• **Texto base**:
——————————

Coincidência ou não, a decisão de acolhimento da cautelar na Ação Penal 4070 foi proferida um dia após o ajuizamento da referida ADPF. A Fundamentação da decisão tomada pelo Ministro Teori Zavascki em caráter monocrático foi pautada no artigo 319 do Código de Processo Penal (risco de voltar a delinquir), tamanha a influência política do Ex-presidente da Câmara.
Entretanto, de forma ordinária e de acordo com o texto Constitucional, a competência desse afastamento recairia sobre o Poder Legislativo e não sobre o Judiciário, o que gerou um conflito institucional em relação à separação dos Poderes. O relator se pautou em entendimento firmado a esse respeito via Mandado de Segurança nº 24458 (BRASIL, 2003a, p. 15):
[...] É imprescindível atentar – ainda a propósito do art. 55, VI, e de seu § 2º – que a outorga da decisão sobre a perda de mandato às próprias Casas Legislativas tem como pressuposto a ultimação dos trabalhos da Justiça Criminal, na forma de uma sentença transitada em julgado. O preceito trabalha com uma lógica de harmonia entre poderes, que não interdita o funcionamento de qualquer um deles. Pelo contrário, permite que cada um funcione dentro de suas respectivas competências.

——————————

• **Dados registrados**:

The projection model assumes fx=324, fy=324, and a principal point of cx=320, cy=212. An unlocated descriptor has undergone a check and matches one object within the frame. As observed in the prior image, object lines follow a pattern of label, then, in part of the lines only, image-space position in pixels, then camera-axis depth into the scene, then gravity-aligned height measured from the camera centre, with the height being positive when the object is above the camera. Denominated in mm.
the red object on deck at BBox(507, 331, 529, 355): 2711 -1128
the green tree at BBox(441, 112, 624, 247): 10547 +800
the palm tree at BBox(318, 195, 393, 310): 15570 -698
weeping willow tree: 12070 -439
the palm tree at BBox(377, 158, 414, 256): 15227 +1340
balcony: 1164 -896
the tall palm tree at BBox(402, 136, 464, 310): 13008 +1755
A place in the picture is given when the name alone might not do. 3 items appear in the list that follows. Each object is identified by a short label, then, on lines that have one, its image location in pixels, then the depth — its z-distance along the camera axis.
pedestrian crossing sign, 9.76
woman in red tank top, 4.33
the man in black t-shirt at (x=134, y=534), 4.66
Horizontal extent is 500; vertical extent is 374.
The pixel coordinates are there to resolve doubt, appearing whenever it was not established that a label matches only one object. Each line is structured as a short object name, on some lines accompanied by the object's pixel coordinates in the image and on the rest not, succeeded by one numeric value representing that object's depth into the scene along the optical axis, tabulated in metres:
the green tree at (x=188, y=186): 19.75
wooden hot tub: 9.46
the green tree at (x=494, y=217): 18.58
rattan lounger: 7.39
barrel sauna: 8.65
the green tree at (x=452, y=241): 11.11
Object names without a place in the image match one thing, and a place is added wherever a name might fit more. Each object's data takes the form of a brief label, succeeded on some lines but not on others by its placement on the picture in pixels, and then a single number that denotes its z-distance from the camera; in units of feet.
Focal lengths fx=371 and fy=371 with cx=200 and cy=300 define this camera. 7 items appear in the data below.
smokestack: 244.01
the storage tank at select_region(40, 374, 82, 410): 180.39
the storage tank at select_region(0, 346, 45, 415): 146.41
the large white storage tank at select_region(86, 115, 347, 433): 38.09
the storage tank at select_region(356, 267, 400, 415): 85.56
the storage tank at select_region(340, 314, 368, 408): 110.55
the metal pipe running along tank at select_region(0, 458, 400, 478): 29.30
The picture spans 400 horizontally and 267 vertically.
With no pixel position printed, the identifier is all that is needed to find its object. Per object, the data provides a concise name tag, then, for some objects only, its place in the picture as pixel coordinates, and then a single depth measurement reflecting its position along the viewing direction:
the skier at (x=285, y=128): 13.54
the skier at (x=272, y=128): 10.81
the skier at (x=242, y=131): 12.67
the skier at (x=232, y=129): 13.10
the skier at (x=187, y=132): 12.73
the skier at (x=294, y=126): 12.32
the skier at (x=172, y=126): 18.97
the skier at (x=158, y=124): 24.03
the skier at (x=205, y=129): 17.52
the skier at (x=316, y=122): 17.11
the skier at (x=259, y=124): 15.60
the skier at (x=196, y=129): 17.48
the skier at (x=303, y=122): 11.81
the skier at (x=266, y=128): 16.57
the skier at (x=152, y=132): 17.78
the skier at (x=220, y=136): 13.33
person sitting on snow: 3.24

——————————

• **Exercícios**:
1. Copie do texto base o trecho começando em "Entretanto, de forma" e seguindo até "suas respectivas competências.".
2. Indique se cada afirmação a seguir está de acordo com o texto base. Responda sim ou não e cite literalmente as palavras do texto que decidem cada caso.
(a) A decisão na Ação Penal 4070 foi proferida um dia depois do ajuizamento da ADPF.
(b) A decisão do Ministro Teori Zavascki foi tomada por um colegiado.
(c) Pelo texto Constitucional, a competência do afastamento caberia ao Poder Judiciário.

• **Respostas**:
1.
Entretanto, de forma ordinária e de acordo com o texto Constitucional, a competência desse afastamento recairia sobre o Poder Legislativo e não sobre o Judiciário, o que gerou um conflito institucional em relação à separação dos Poderes. O relator se pautou em entendimento firmado a esse respeito via Mandado de Segurança nº 24458 (BRASIL, 2003a, p. 15):
[...] É imprescindível atentar – ainda a propósito do art. 55, VI, e de seu § 2º – que a outorga da decisão sobre a perda de mandato às próprias Casas Legislativas tem como pressuposto a ultimação dos trabalhos da Justiça Criminal, na forma de uma sentença transitada em julgado. O preceito trabalha com uma lógica de harmonia entre poderes, que não interdita o funcionamento de qualquer um deles. Pelo contrário, permite que cada um funcione dentro de suas respectivas competências.

2.
(a) Sim: "foi proferida um dia após o ajuizamento da referida ADPF".
(b) Não: "tomada pelo Ministro Teori Zavascki em caráter monocrático".
(c) Não: "a competência desse afastamento recairia sobre o Poder Legislativo e não sobre o Judiciário".